## [Problem description]
For the records below, say how many lines contain the string "property". Give no other text.

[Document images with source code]
•••••

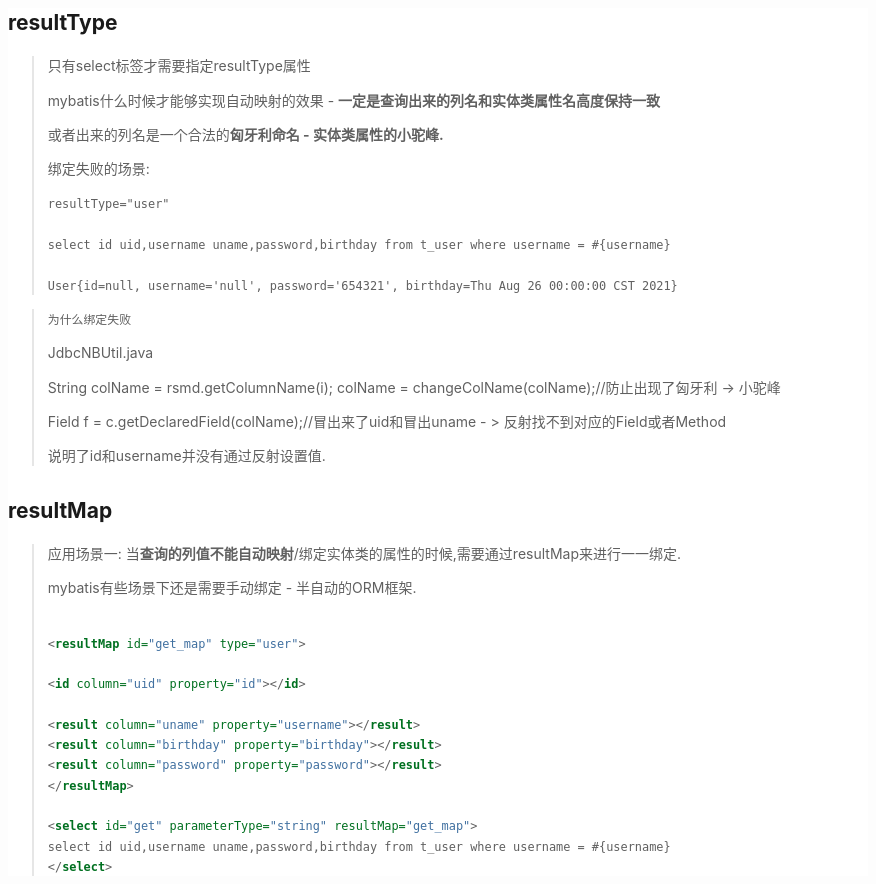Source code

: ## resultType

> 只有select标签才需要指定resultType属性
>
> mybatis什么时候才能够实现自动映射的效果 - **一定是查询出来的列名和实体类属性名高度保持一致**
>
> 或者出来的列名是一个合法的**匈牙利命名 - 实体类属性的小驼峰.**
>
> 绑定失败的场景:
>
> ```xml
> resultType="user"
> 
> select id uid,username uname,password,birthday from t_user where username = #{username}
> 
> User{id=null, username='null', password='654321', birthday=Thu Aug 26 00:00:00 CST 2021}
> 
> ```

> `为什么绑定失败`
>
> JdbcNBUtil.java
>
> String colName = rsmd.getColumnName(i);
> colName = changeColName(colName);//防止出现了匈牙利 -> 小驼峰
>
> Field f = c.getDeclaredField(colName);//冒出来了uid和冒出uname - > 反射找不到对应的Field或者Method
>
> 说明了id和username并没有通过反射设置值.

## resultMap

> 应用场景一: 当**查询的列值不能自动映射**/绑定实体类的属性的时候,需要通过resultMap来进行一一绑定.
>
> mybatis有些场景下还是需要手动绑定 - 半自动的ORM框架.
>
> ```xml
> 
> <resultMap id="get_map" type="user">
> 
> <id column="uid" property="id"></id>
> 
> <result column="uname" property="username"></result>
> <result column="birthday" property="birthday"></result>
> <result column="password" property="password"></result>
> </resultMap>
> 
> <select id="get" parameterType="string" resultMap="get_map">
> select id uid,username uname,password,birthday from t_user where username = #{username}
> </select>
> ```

•••••

## [Exercise result]
4